As a simple first visualization, create a scatterplot and put the overall field (this is the number of stars rating) on the x-axis and plot the ReviewSentiment score on the y-axis. We observe a significant split on opposite ends of “neutral” sentiment (a score of 0.5).
This is not the best visual to understand the data since we cannot determine whether the sentiment score is correlated with the actual number of stars given in the review. We should select a visualization (or visualizations) that can show us the mean, median, and spread in the quartiles (box and whiskers and histograms fit this bill). These are not default visuals so we will need to get them from the marketplace. In the visuals pane, click on the ellipsis as shown in the image below.
In the next dialog, search for “box and whisker chart” and click Add next to the highlighted result below.
Click OK and confirm that the visual has been added to the report and then repeat this same process for the “Histogram” visual.
Now add a Box and Whisker visualization to the report canvas and populate the field wells (overall as Category, reviewerID as Sampling and Average of ReviewSentiment as Values) as shown below.
This will create a box and whiskers chart showing each star rating (1-5) on the x-axis, with the interquartile range of review sentiment values on the y-axis. The dot represents the mean and the black horizontal line the median of the review sentiment. The resulting plot shows us that the spread of values is the least for 5-star reviews (the sentiment is glowing for these rating types), followed by 1 and 4-star reviews. Finally, the range of review sentiment scores is much wider for 2 and 3-star reviews.

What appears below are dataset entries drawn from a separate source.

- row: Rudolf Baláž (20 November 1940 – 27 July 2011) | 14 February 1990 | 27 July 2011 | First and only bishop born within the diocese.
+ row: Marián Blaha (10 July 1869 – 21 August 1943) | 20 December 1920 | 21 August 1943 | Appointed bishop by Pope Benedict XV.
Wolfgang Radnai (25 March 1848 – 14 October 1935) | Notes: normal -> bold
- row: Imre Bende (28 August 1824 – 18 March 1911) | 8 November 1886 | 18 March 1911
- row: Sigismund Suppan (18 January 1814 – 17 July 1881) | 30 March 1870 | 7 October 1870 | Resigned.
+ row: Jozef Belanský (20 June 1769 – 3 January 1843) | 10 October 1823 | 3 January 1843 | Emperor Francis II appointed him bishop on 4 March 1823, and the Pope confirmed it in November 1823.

Drag a histogram visual onto the canvas and drop the ReviewSentiment field into it, then add a table visual to the bottom right of the page (so we can visualize some of the raw data). Rearrange the objects so we can see them all in one view. This is the utility of Power BI for data science and visualization, the ability to see many dimensions and facets of data simultaneously! Add the overall field to the Filters pane (filters on this page) so we can slice by star rating. Your report page should now resemble the following image:
Now we can explore the data by slicing the overall rating, looking at each star rating, and seeing some sample data for different ends of the sentiment score. We can see in the review sentiment histogram that there is a bi-modal (two-peak) distribution. In other words, the algorithm does not return many “middle of the road” sentiment scores.

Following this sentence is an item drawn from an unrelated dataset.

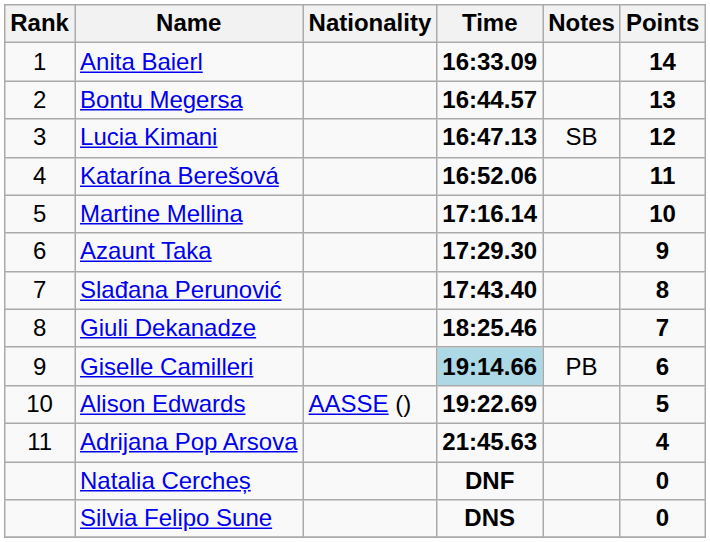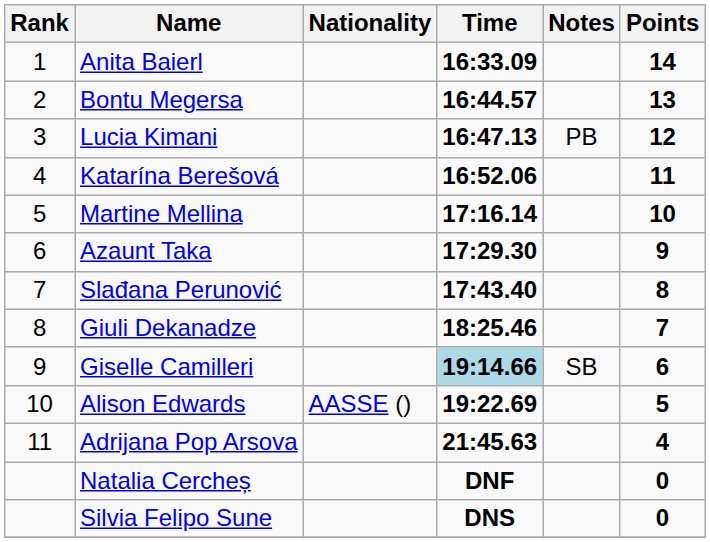Lucia Kimani | Notes: SB -> PB
Giselle Camilleri | Notes: PB -> SB
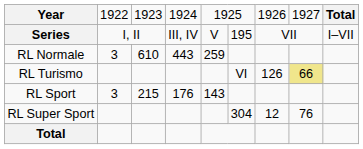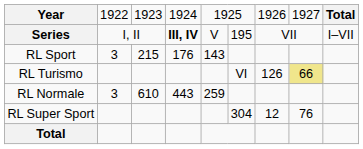Series | column 4: normal -> bold
rows swapped: RL Normale <-> RL Sport
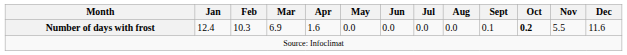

We can use the features of Power BI to do some interesting ad-hoc analyses. For example, it is interesting to filter the page to 5-star ratings. Use the filter pane to restrict the page to 5-star ratings, then use the histogram to select the lowest sentiment score bin (far left). Then look at the table to understand why the 5-star rating review resulted in a negative sentiment score. In my cursory look, I noticed keywords like “never,” “expensive” and “cheap” being used in the review that may have resulted in the low score. Reading these reviews individually, I can understand why the reviewer left 5 stars (e.g., the reviewer is referring to the value relative to “other expensive brands” or “works well on my cheap guitar”) but the scored sentiment is negative.
An easy analysis is the length of the review (number of characters). Create a new column, ReviewLength defined as LEN(reviewText). Interestingly enough, “keep it short and sweet” applies to 5-star reviews. The higher the rating, the shorter the length of the review.
In this blog post, I have demonstrated how to consume AI Insights “out of the box” in Power BI dataflows. This process also works in Power BI Desktop and there are other cognitive services around text analytics we could have applied. Keyword extraction is the most relevant. We could have utilized keyword extraction to understand more about what was being reviewed and how it was used. Using Power BI’s visualization tools and custom visualizations from the marketplace, we form a more complete picture of the data, understanding relationships between sentiment, product rating (number of stars), and length of the review.